By the early 1990s, backlash to these developments began to build, creating a strong opposition movement. Peasant and indigenous groups animated and sustained a challenge to Mexico’s neoliberalism.
On January 1, 1994, the Zapatista Army of National Liberation (EZLN) declared war on the state. The Zapatistas emerged from the disastrous neoliberal policies that affected all of Latin America. The middle class found itself in an increasingly precarious situation, while the poor not only saw their capacity to subsist severely undermined, but were completely ignored by the government and a significant proportion of society. In his first public appearance, Zapatista leader Subcomandante Marcos affirmed: “We are not interested in public office nor have any kind of political power, we want justice for the indigenous peoples.”
Since the EZLN entered the public sphere, they have never supported a political party. Instead, they focused on antiglobalization and anti-neoliberal social movements and on winning indigenous control over local resources, especially in the Chiapas region.
Before the 2000 presidential election — in which the Partido Revolucionario Institucional (PRI) lost its first election in seventy-one years — the EZLN demurred:
The electoral time is not for the Zapatistas, especially considering the antidemocratic context, one in which the political forums are not working for the bottom, in which the words plebiscite or referendum are just lyrics hard to spell.

....

To do:
1. Reproduce the Zapatista passage word for word, everything from "Since the EZLN" down to "hard to spell.".
2. Carry on the Zapatista passage, picking up right after its last sentence.
The records have nothing to do with anything asked here.

....

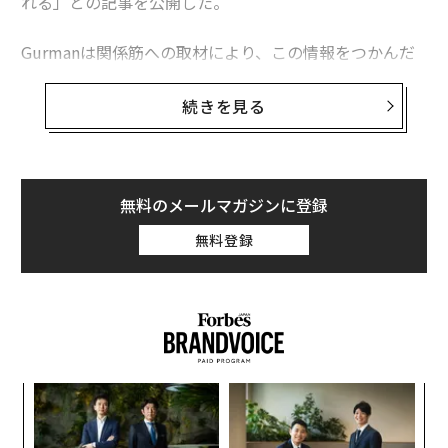
れる」との記事を公開した。
Gurmanは関係筋への取材により、この情報をつかんだ
という。アップルのヘッドセットは「rOS」と呼ばれる
OSで稼働するという。rOSの“r”はリアリティを意味して
続きを見る
いると考えられる。
アップルはARKitのリリース以降、AR分野をリードする
ポジションにあり、AR関連のアプリは既に1000以上に達
無料のメールマガジンに登録
している。アップルがAR分野に注力するのは自然な流れ
無料登録
だ。ティム・クックは今年、筆者のインタビューで次の
ように述べていた。
“
シ
グ
〜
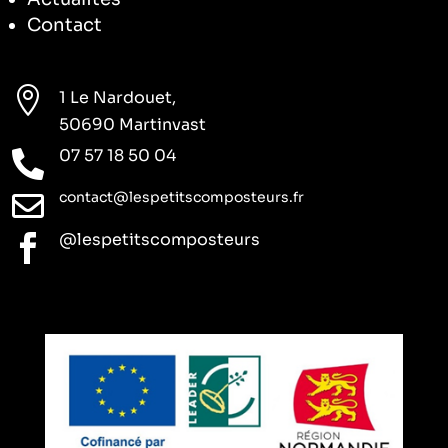
Contact

1 Le Nardouet,
50690 Martinvast
07 57 18 50 04

contact@lespetitscomposteurs.fr

@lespetitscomposteurs

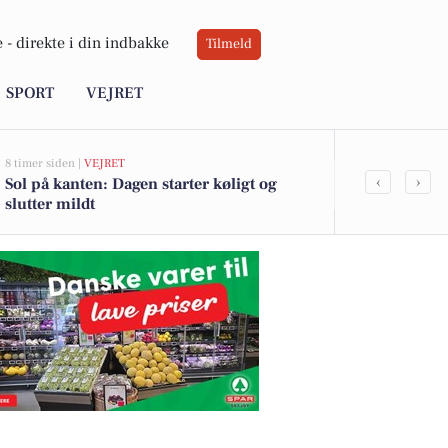
 -
direkte i din indbakke
Tilmeld
SPORT
VEJRET
8 timer siden |
VEJRET
05-08-2026 14:20
‹
›
Sol på kanten: Dagen starter køligt og
Flere indbru
slutter mildt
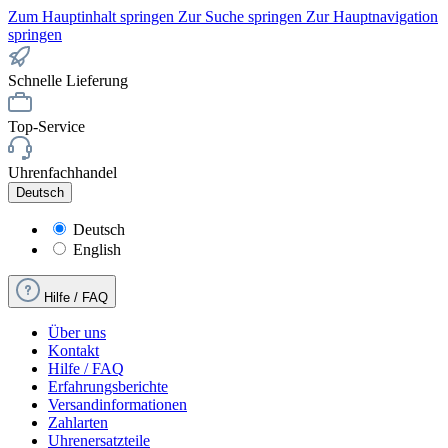
Zum Hauptinhalt springen
Zur Suche springen
Zur Hauptnavigation
springen
Schnelle Lieferung
Top-Service
Uhrenfachhandel
Deutsch
Deutsch
English
Hilfe / FAQ
Über uns
Kontakt
Hilfe / FAQ
Erfahrungsberichte
Versandinformationen
Zahlarten
Uhrenersatzteile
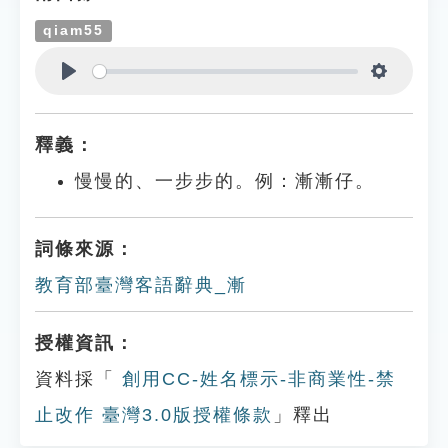
qiam55
Play
Settings
釋義：
慢慢的、一步步的。例：漸漸仔。
詞條來源：
教育部臺灣客語辭典_漸
授權資訊：
資料採「
創用CC-姓名標示-非商業性-禁
止改作 臺灣3.0版授權條款
」釋出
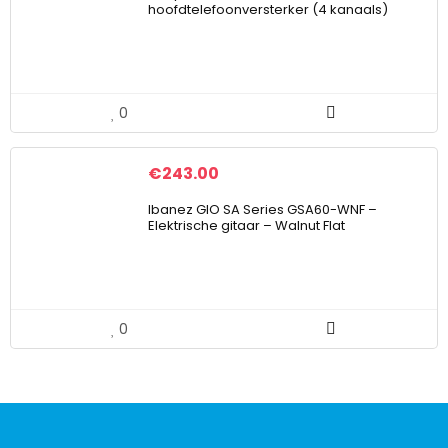
hoofdtelefoonversterker (4 kanaals)
0
€
243.00
Ibanez GIO SA Series GSA60-WNF –
Elektrische gitaar – Walnut Flat
0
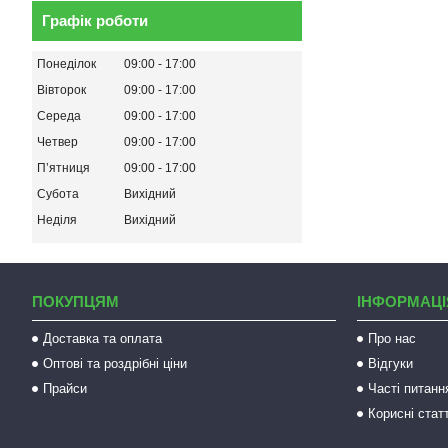
Графік роботи
Понеділок
09:00
17:00
Вівторок
09:00
17:00
Середа
09:00
17:00
Четвер
09:00
17:00
Пʼятниця
09:00
17:00
Субота
Вихідний
Неділя
Вихідний
ПОКУПЦЯМ
ІНФОРМАЦІ
Доставка та оплата
Про нас
Оптові та роздрібні ціни
Відгуки
Прайси
Часті питанн
Корисні статт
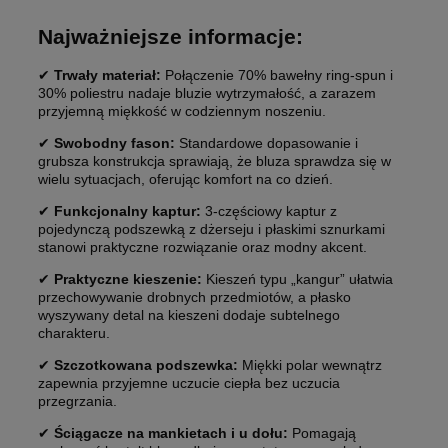
Najważniejsze informacje:
✔
Trwały materiał:
Połączenie 70% bawełny ring-spun i
30% poliestru nadaje bluzie wytrzymałość, a zarazem
przyjemną miękkość w codziennym noszeniu.
✔
Swobodny fason:
Standardowe dopasowanie i
grubsza konstrukcja sprawiają, że bluza sprawdza się w
wielu sytuacjach, oferując komfort na co dzień.
✔
Funkcjonalny kaptur:
3-częściowy kaptur z
pojedynczą podszewką z dżerseju i płaskimi sznurkami
stanowi praktyczne rozwiązanie oraz modny akcent.
✔
Praktyczne kieszenie:
Kieszeń typu „kangur” ułatwia
przechowywanie drobnych przedmiotów, a płasko
wyszywany detal na kieszeni dodaje subtelnego
charakteru.
✔
Szczotkowana podszewka:
Miękki polar wewnątrz
zapewnia przyjemne uczucie ciepła bez uczucia
przegrzania.
✔
Ściągacze na mankietach i u dołu:
Pomagają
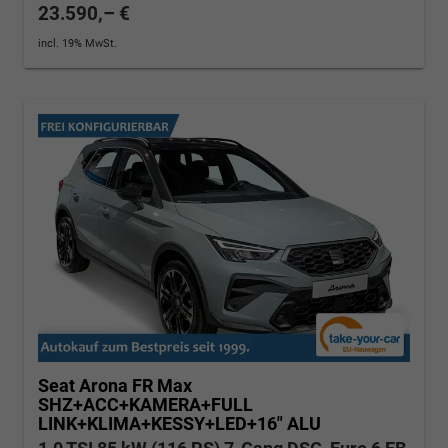
23.590,– €
incl. 19% MwSt.
Seat Arona
FR Max
SHZ+ACC+KAMERA+FULL
LINK+KLIMA+KESSY+LED+16" ALU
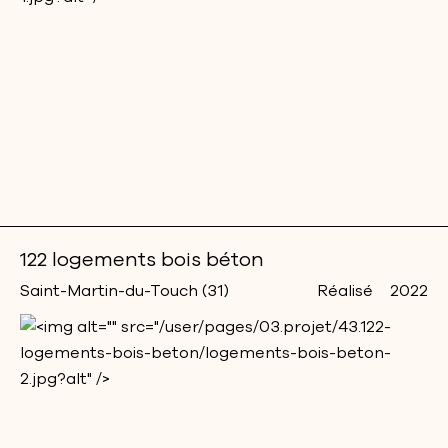
122 logements bois béton
Saint-Martin-du-Touch (31)
Réalisé
2022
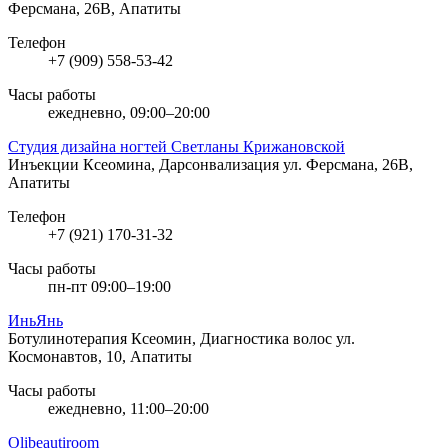
Ферсмана, 26В, Апатиты
Телефон
+7 (909) 558-53-42
Часы работы
ежедневно, 09:00–20:00
Студия дизайна ногтей Светланы Крижановской
Инъекции Ксеомина, Дарсонвализация
ул. Ферсмана, 26В,
Апатиты
Телефон
+7 (921) 170-31-32
Часы работы
пн-пт 09:00–19:00
ИньЯнь
Ботулинотерапия Ксеомин, Диагностика волос
ул.
Космонавтов, 10, Апатиты
Часы работы
ежедневно, 11:00–20:00
Olibeautiroom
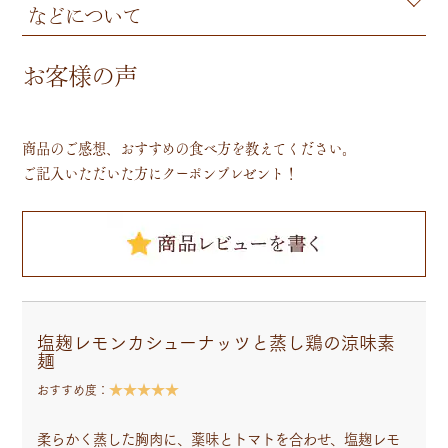
などについて
お客様の声
商品のご感想、おすすめの食べ方を教えてください。
ご記入いただいた方にクーポンプレゼント！
塩麹レモンカシューナッツと蒸し鶏の涼味素
麺
★★★★★
おすすめ度：
柔らかく蒸した胸肉に、薬味とトマトを合わせ、塩麹レモ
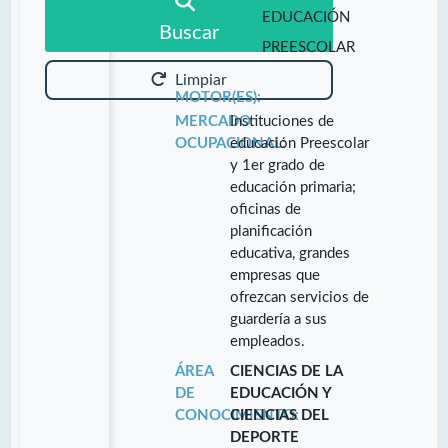
EDUCACIÓN
Buscar
PREESCOLAR
Limpiar
MOTOR(ES):
MERCADO
Instituciones de
OCUPACIONAL:
educación Preescolar
y 1er grado de
educación primaria;
oficinas de
planificación
educativa, grandes
empresas que
ofrezcan servicios de
guardería a sus
empleados.
ÁREA
CIENCIAS DE LA
DE
EDUCACIÓN Y
CONOCIMIENTO:
CIENCIAS DEL
DEPORTE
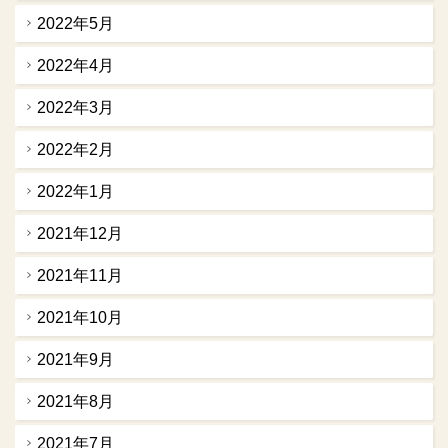
2022年5月
2022年4月
2022年3月
2022年2月
2022年1月
2021年12月
2021年11月
2021年10月
2021年9月
2021年8月
2021年7月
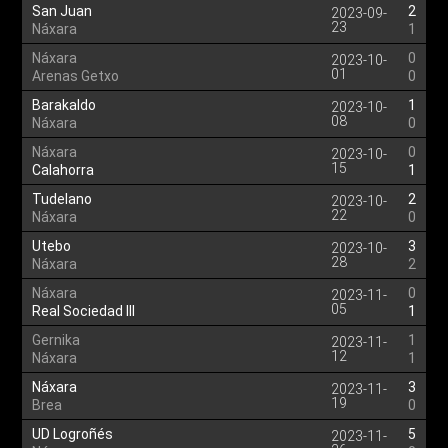
San Juan
2
2023-09-
23
Náxara
1
Náxara
0
2023-10-
01
Arenas Getxo
0
Barakaldo
1
2023-10-
08
Náxara
0
Náxara
0
2023-10-
15
Calahorra
1
Tudelano
2
2023-10-
22
Náxara
0
Utebo
3
2023-10-
28
Náxara
2
Náxara
0
2023-11-
05
Real Sociedad III
1
Gernika
1
2023-11-
12
Náxara
1
Náxara
3
2023-11-
19
Brea
0
UD Logroñés
5
2023-11-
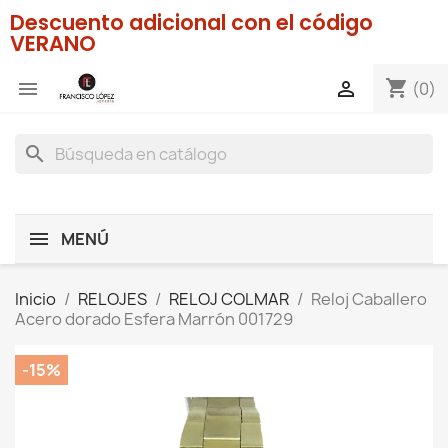
Descuento adicional con el código
VERANO
shopping_cart


(0)
search
MENÚ
Inicio
RELOJES
RELOJ COLMAR
Reloj Caballero
Acero dorado Esfera Marrón 001729
-15%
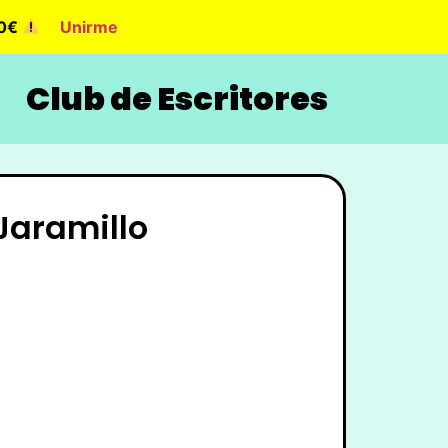
90€
Unirme
Club de Escritores
Jaramillo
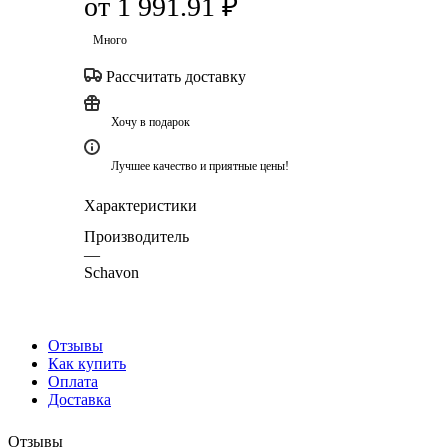
от
1 991.91 ₽
Много
Рассчитать доставку
Хочу в подарок
Лучшее качество и приятные цены!
Характеристики
Производитель
—
Schavon
Отзывы
Как купить
Оплата
Доставка
Отзывы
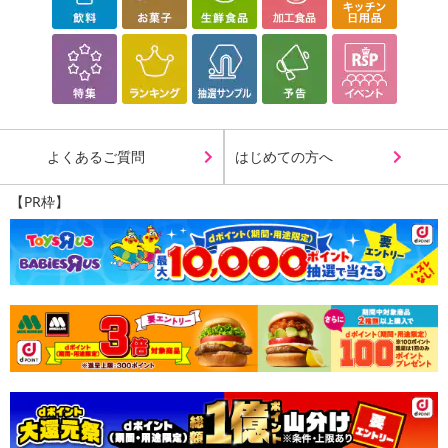
よくあるご質問
はじめての方へ
【PR枠】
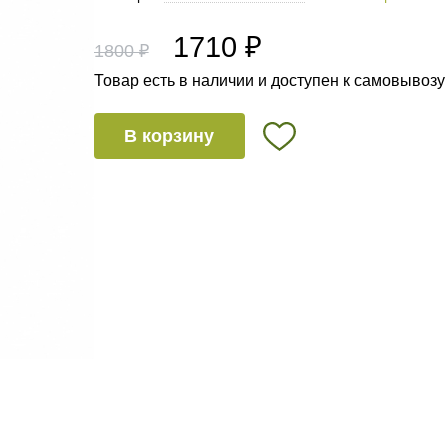
1710 ₽
1800 ₽
Товар есть в наличии и доступен к самовывозу
В корзину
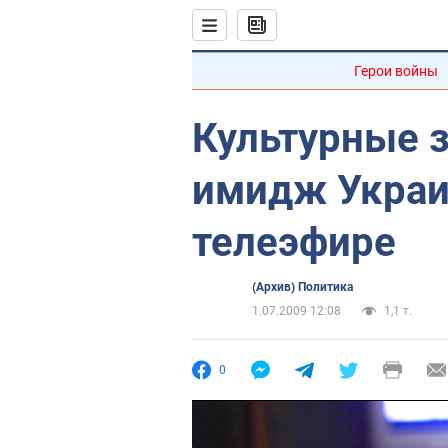
Герои войны
Культурные 
имидж Украи
телеэфире
(Архив) Политика
1.07.2009 12:08
1,1 т.
0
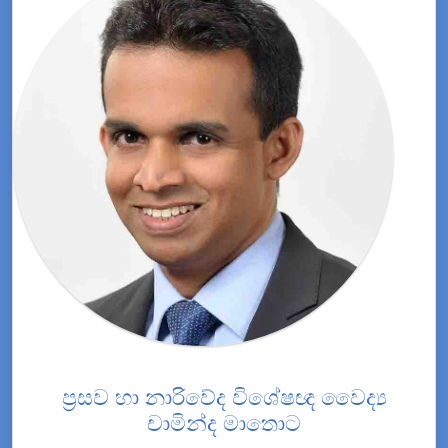
ප්‍රසව හා නාරිවේද විශේෂඥ වෛද්‍ය
චාමින්ද මාතොට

....

Written responses:
1.
Since the EZLN entered the public sphere, they have never supported a political party. Instead, they focused on antiglobalization and anti-neoliberal social movements and on winning indigenous control over local resources, especially in the Chiapas region.
Before the 2000 presidential election — in which the Partido Revolucionario Institucional (PRI) lost its first election in seventy-one years — the EZLN demurred:
The electoral time is not for the Zapatistas, especially considering the antidemocratic context, one in which the political forums are not working for the bottom, in which the words plebiscite or referendum are just lyrics hard to spell.

2.
The EZLN’s abstentionist position gradually changed. In late 2005, the Zapatistas had developed a clear agenda based on Marxist socialism with some elements of anarchism. This new agenda, named “The Other Campaign,” called for the organization of a large national movement that would transform social relations, develop a national program, and write a new constitution. They urged social movements across Mexico to work together on an initiative to empower people from the bottom up, guided by an anticapitalist ideology and liberated from any registered political party.
Although “The Other Campaign” never called for a boycott against the 2006 election, it harshly criticized the mainstream candidates, including Andrés Manuel López Obrador, the social-democratic candidate who ran under the slogan “the poor first.”
Subcomandante Marcos stated the rebel position on that year’s electoral situation: “As Zapatistas we are not calling to vote or not to vote. As Zapatistas, we are what we do. What you can do is to invite people to be organized, to resist, to fight.”
Felipe Calderón of the conservative National Action Party (PAN) won the election by a .56-percent margin. Federal courts confirmed his victory in September 2006, and he was declared president. Andrés Manuel López Obrador, however, alleged irregularities in over 30 percent of the country’s polling stations, and after an unsuccessful judicial appeal, he continued to call for protests. He reported that the EZLN had guided socialist organizations not to vote for him, indirectly helping Calderón steal the election. Since then, the EZLN and López Obrador, the most iconic left contender in recent Mexican history, have had a tense relationship.
Before the 2012 election, the EZLN used its official magazine, Rebeldía, to dismiss mainstream politics once again. They wrote, the “electoral passion lives only in politicians, breathing far from the people.”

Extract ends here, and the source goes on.